Metrics are computed on the held-out eval split configured above; treat them as a **sanity-check baseline**, not a production SLA.

---

## Getting started

### Inference with `transformers`

```python
from transformers import pipeline

clf = pipeline(
    "text-classification",
    model="TinyModel1",  # or local path after save
    tokenizer="TinyModel1",
    top_k=None,
)
text = "Markets rose after the central bank held rates steady."
print(clf(text))
```

Use `top_k=None` (or your Transformers version’s equivalent) to obtain scores for **all** labels.

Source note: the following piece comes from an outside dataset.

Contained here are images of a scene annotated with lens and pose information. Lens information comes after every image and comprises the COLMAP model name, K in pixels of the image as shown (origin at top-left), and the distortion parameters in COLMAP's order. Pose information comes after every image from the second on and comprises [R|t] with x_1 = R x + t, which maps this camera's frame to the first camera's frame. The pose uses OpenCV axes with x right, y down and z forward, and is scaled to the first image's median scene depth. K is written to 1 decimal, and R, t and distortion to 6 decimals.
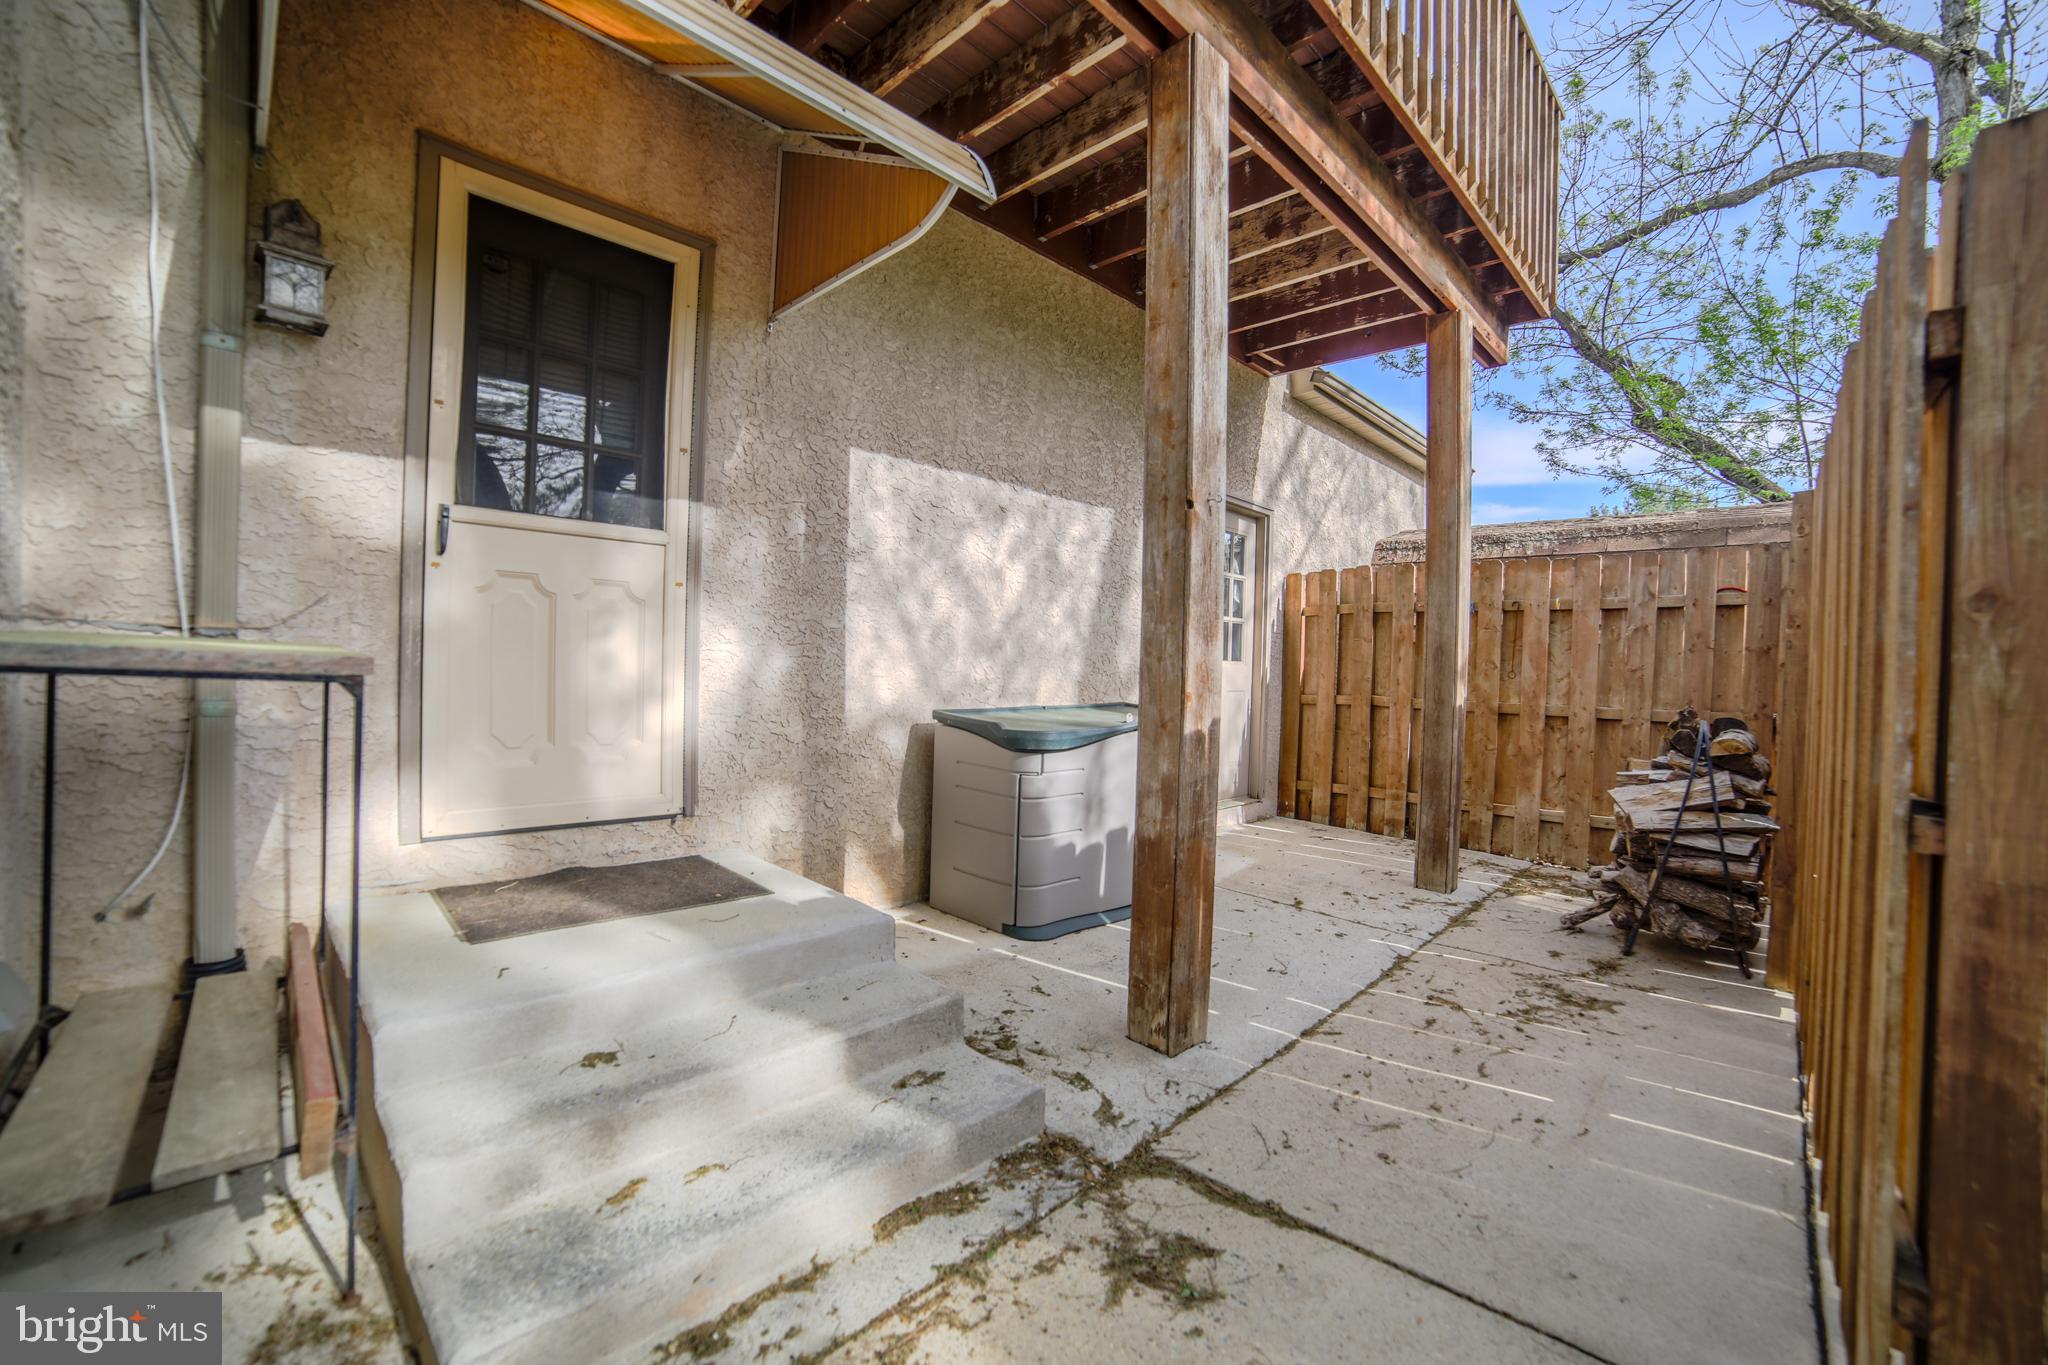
lens RADIAL K [[844.2, 0, 1019.0], [0, 844.2, 670.5], [0, 0, 1]] dist [-0.065176, 0.005375]
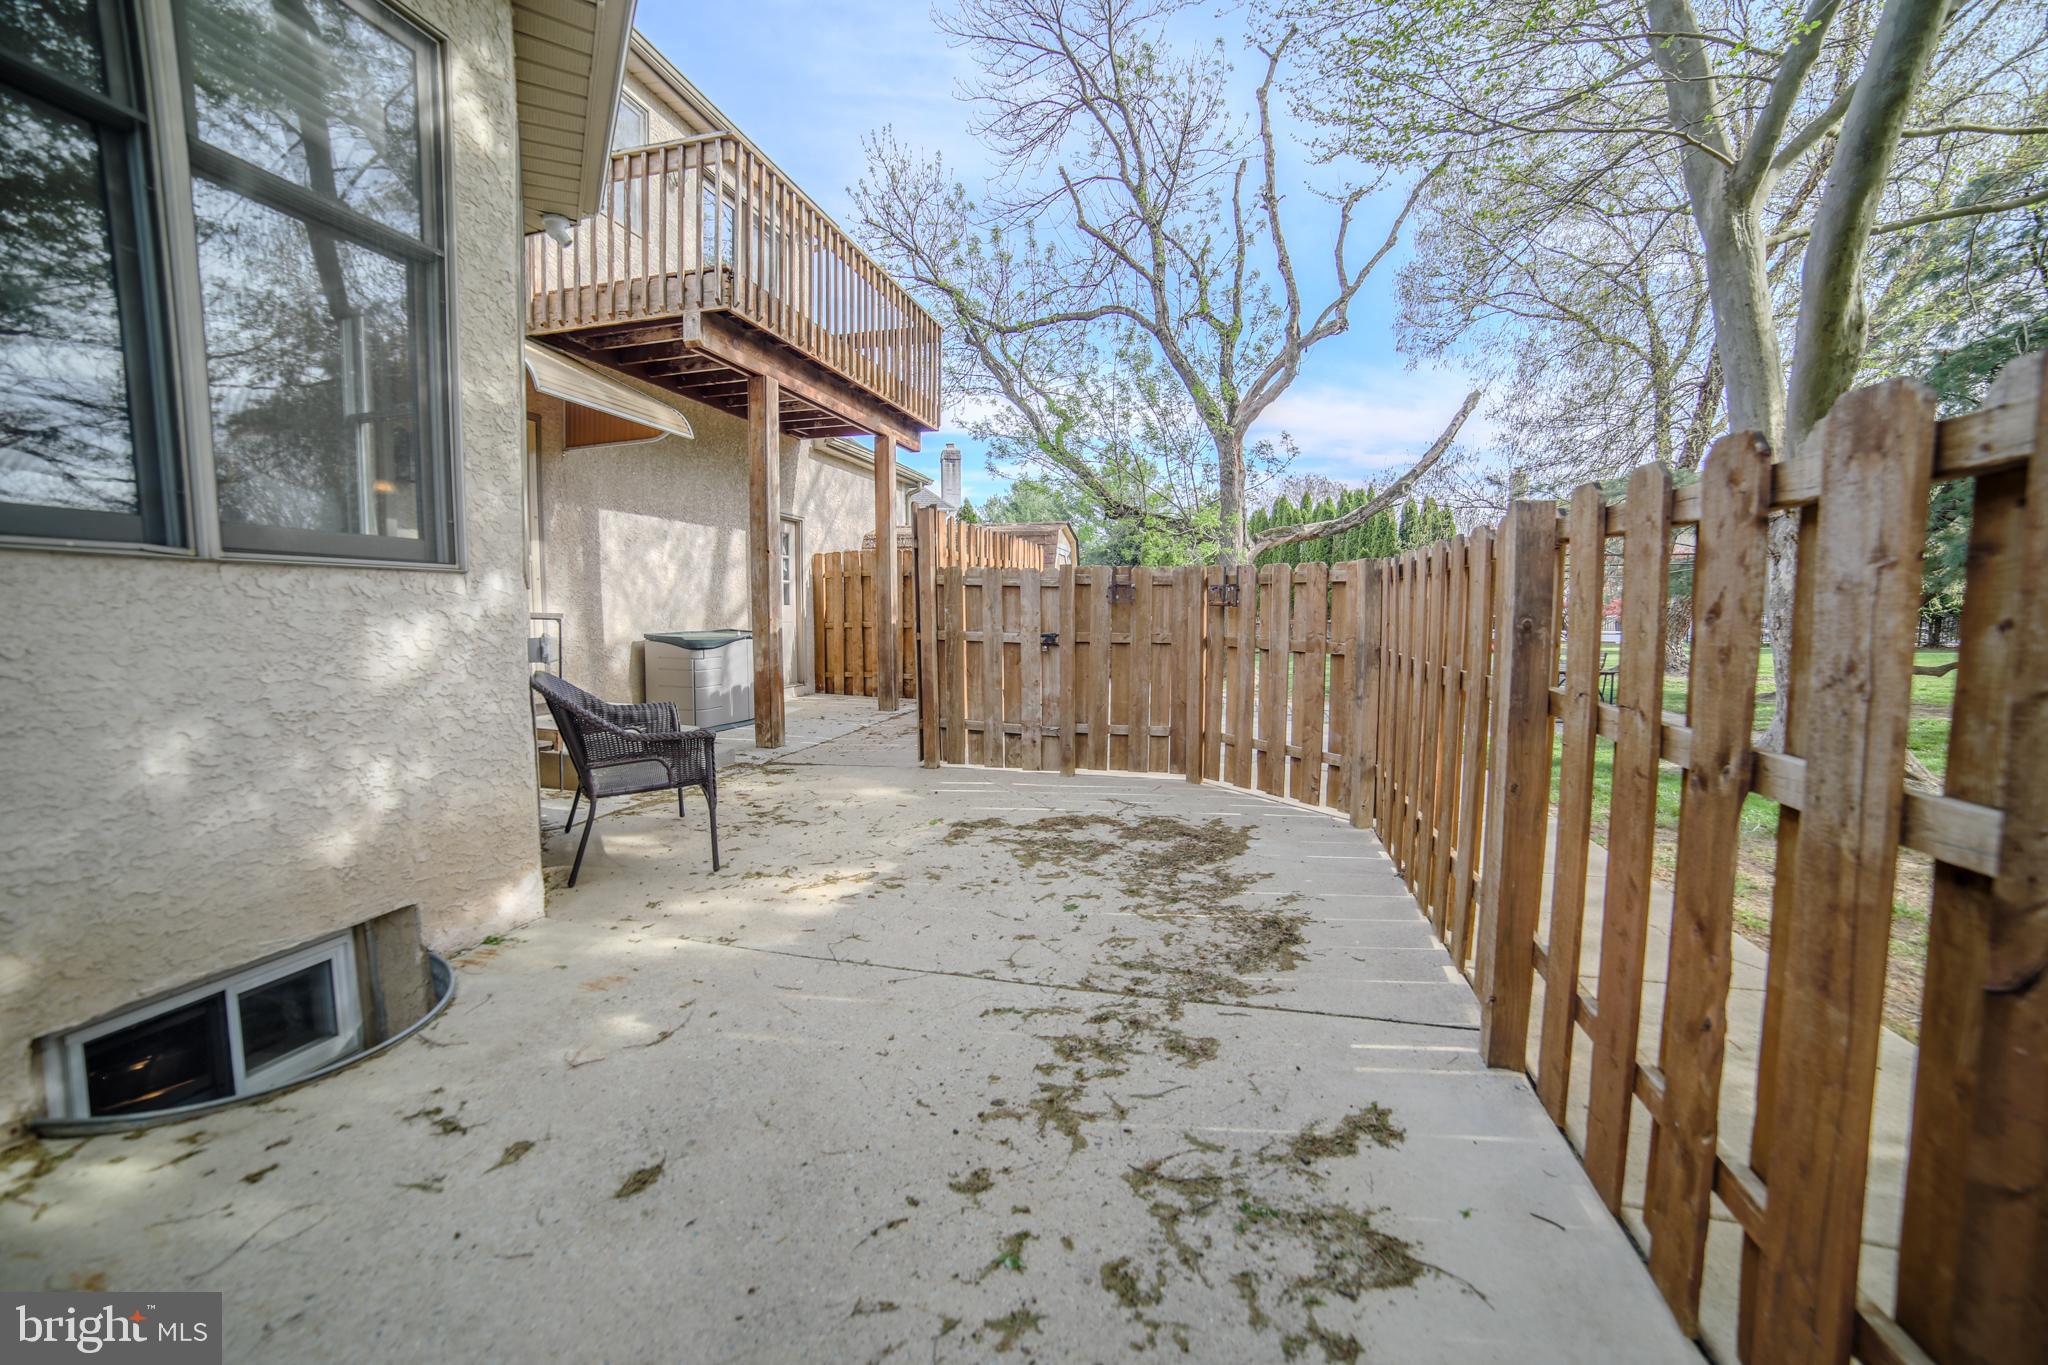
lens RADIAL K [[844.2, 0, 1027.6], [0, 844.2, 672.1], [0, 0, 1]] dist [-0.065176, 0.005375]
pose [[0.861411, -0.067103, 0.503457, -0.204516], [0.031154, 0.996348, 0.079494, 0.003514], [-0.506953, -0.052792, 0.860356, -0.784181]]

Replace `"TinyModel1"` with your Hugging Face model id (for example `HyperlinksSpace/TinyModel1`) when loading from the Hub.

---

## Training data

- **Dataset:** [fancyzhx/ag_news](https://huggingface.co/datasets/fancyzhx/ag_news) (4-class news topics).
- **Preprocessing:** tokenizer trained on training texts; sequences truncated to 128 tokens.

---

## Intended use

- Prototyping **routing**, **tagging**, and **dashboard** features over English news-style text.
- Teaching and benchmarking small-classification setups.
- Starting point for **domain adaptation** (finance, sports, etc.) with your own labels.

---

## Limitations

- **Accuracy** is modest by design; do not rely on it for high-stakes decisions without validation on your data.
- **English-oriented** news wording; other languages or social-style text may degrade.
- **Four fixed classes**; not suitable as a general-purpose language model.

---

## License

This model is released under the **Apache 2.0** license (see repository `LICENSE` where applicable).